Sukses

Cegah Kasus Cak Budi Terulang, Kemensos Kebut Revisi UU PUB

Kementerian Sosial tengah mempercepat finalisasi draf revisi Undang-Undang Nomor 9 Tahun 1961 tentang pengumpulan uang dan barang (PUB).

Liputan6.com, Jakarta - Kementerian Sosial mempercepat finalisasi draf revisi Undang-Undang Nomor 9 Tahun 1961 tentang Pengumpulan Uang dan Barang (PUB). Langkah tegas tersebut diambil guna mengantisipasi terulangnya kasus penyalahgunaan donasi seperti yang dilakukan Budi Utomo atau Cak Budi beberapa waktu lalu.

"Kami tidak ingin ada lagi kasus Cak Budi-Cak Budi lainnya. Revisi ini untuk menjaga hak dan kewajiban masyarakat atau donatur juga penyelenggara pengumpulan uang dan barang," ungkap Menteri Sosial Khofifah Indar Parawansa dalam keterangan tertulisnya, Kamis 18 Mei 2017.

Saat ini, revisi undang-undang tersebut telah memasuki babak uji publik sebelum diharmonisasi dengan Kementerian Hukum dan HAM, dan akhirnya dimasukkan ke program legislasi nasional DPR RI. "Kami berharap agar mendapatkan prioritas Program Legislasi Nasional (Prolegnas)," kata Khofifah.

Sebenarnya, dia menjelaskan, proses revisi tersebut telah berjalan sejak 2014. Sejumlah tim Non-Government dilibatkan guna menyempurnakan draf revisi yang telah disiapkan, antara lain Oxfam, YLKI, Forum Filantropi, dan lain sebagainya. Sementara dari Pemerintah turut terlibat Badan Nasional Penanggulangan Bencana (BNPB).

"Saat ini kami meluaskan tim revisi antara lain dari Kementerian Komunikasi dan Informatika serta PPATK. Sementara dari non pemerintah turut terlibat sejumlah perwakilan media," ungkap dia.

Khofifah memaparkan, revisi ini sangat penting lantaran peraturan tersebut tidak lagi relevan dalam menjawab perkembangan zaman saat ini. Contoh kecil, perkembangan teknologi komunikasi dan informasi yang begitu cepat yang memungkinkan konektivitas dan interaktivitas antara individu dan kelompok.

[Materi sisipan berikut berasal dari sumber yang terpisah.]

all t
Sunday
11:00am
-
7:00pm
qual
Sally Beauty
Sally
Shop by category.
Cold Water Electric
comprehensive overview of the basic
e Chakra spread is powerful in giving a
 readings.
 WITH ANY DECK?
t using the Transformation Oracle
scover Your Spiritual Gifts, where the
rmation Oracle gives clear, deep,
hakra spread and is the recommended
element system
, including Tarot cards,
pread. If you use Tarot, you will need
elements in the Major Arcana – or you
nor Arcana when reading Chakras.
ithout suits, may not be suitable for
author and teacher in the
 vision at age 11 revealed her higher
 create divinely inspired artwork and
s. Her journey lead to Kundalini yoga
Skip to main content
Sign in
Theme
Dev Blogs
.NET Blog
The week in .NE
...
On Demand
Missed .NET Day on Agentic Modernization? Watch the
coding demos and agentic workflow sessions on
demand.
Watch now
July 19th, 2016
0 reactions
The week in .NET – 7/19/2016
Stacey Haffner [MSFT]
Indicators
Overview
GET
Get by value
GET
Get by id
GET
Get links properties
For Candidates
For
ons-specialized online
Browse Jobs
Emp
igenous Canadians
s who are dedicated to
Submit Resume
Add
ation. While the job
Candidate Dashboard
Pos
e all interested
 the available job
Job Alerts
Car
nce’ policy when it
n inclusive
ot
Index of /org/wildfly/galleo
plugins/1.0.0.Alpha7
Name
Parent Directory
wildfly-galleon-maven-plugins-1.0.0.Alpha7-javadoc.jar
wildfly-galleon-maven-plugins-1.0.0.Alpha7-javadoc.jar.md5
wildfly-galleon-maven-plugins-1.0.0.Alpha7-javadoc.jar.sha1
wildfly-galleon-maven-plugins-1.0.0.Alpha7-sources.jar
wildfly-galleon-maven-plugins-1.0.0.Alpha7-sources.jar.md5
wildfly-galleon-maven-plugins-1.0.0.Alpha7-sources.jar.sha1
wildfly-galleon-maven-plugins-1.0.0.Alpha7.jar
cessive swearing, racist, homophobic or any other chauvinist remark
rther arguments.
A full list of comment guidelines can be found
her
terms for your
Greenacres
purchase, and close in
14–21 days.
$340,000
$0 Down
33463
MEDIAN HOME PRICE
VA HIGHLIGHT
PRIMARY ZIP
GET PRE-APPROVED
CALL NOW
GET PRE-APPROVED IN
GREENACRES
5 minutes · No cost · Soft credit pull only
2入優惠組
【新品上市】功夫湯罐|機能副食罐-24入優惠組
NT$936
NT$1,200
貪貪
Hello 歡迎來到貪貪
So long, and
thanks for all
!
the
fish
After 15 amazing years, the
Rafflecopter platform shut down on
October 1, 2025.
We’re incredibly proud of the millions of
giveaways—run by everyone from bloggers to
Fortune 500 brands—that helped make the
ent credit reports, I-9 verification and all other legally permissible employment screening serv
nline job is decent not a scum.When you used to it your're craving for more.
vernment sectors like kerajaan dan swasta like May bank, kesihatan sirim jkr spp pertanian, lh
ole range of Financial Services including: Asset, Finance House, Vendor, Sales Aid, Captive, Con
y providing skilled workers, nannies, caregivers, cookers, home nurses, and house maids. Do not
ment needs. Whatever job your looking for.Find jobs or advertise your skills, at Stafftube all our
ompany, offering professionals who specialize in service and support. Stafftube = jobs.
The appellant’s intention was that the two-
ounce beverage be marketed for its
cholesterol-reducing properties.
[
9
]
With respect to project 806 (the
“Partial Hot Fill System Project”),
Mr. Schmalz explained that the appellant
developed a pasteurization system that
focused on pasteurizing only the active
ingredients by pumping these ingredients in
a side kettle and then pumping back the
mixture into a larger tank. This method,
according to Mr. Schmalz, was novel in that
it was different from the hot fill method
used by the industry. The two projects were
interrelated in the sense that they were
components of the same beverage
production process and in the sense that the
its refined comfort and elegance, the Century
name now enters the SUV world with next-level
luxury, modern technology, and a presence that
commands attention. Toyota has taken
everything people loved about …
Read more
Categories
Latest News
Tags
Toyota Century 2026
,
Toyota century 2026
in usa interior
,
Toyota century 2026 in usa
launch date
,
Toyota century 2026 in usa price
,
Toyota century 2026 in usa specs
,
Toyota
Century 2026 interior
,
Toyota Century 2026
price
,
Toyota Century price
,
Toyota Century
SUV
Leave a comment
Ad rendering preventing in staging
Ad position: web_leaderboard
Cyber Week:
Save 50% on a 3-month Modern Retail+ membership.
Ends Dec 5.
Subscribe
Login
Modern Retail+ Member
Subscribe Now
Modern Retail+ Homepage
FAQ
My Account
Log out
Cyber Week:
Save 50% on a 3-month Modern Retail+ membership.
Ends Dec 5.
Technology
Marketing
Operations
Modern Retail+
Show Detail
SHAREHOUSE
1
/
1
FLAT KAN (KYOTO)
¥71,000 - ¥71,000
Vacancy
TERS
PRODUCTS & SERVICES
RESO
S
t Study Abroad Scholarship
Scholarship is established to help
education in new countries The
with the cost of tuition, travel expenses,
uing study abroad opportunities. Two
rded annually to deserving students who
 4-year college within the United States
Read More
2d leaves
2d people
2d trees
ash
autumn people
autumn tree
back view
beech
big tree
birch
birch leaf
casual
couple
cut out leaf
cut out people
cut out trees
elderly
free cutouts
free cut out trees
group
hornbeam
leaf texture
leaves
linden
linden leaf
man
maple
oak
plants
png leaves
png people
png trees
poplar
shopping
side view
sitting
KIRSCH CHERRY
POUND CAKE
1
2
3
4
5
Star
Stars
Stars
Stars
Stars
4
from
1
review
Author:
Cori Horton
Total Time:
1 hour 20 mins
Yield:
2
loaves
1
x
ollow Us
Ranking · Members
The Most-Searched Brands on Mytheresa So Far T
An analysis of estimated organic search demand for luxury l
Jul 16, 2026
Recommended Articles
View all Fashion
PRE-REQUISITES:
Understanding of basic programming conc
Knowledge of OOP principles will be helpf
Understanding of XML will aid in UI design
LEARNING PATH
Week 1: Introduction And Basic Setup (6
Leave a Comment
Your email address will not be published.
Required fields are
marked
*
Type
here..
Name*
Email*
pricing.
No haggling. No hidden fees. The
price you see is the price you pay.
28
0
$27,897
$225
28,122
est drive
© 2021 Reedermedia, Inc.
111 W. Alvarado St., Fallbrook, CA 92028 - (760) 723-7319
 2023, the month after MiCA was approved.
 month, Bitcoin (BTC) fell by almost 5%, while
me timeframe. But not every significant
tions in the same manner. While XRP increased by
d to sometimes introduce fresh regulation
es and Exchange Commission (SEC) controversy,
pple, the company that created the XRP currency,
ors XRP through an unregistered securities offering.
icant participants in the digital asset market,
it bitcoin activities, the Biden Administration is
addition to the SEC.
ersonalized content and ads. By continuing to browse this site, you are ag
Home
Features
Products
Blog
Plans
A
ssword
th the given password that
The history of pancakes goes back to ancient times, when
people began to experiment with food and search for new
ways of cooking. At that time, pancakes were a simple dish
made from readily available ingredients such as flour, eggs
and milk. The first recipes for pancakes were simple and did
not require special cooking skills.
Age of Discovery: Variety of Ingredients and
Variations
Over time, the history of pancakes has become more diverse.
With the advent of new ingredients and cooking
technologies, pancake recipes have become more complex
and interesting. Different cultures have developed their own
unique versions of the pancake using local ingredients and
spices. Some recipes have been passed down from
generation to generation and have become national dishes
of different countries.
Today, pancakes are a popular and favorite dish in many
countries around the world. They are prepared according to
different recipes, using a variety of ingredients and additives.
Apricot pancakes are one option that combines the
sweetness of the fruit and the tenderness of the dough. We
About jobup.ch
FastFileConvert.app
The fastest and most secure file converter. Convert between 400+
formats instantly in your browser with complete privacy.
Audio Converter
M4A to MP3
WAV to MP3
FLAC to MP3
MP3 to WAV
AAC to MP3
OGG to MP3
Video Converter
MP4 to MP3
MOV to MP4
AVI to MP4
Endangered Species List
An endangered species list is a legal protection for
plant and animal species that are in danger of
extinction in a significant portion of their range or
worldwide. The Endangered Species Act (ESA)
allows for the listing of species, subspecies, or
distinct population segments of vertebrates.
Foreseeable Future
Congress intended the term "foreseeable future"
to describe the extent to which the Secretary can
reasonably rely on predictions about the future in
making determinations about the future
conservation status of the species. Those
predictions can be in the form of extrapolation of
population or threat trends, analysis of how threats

"Dan itu tidak mengenal waktu dan tempat. Berbeda dengan tahun 1961 di mana teknologi komunikasi dan informasi tidak sepesat seperti sekarang ini," ujarnya.

"Undang-undang ini belum mengantisipasi revolusi digital yang terjadi saat ini, termasuk efektivitas sosial media dalam menghimpun dana sosial dari masyarakat," tambah dia.

Diterangkan Khofifah, dalam kasus Cak Budi, sesuai peraturan tidak diperkenankan individu/pribadi/perseorangan mengumpulkan dana masyarakat baik berupa uang atau barang.

Yang diperbolehkan, lanjutnya, hanya organisasi dan perkumpulan sosial yang disesuaikan cakupan donatur yang ditargetkan misalnya level kabupaten/kota, provinsi, atau nasional dan harus dapat izin. Sehingga apa yang dilakukan Cak Budi adalah tindakan ilegal.

Namun karena UU tersebut sudah lama, alhasil sanksi yang dikenakan terbilang sangat ringan. Bagi pelanggar UU hanya diganjar pidana kurungan maksimal 3 bulan dan denda Rp 10.000.

"Masih banyak pasal yang sudah tidak relevan, utamanya terkait hak donatur, peran serta masyarakat untuk mengawasi, sanksi pidana dan lain- lain," tutur Khofifah.

Nantinya, revisi undang-undang ini mengatur antara lain, jangka waktu pengumpulan, hak dan kewajiban penyelenggara, hak donatur, sanksi dan lembaga pengawasan independen.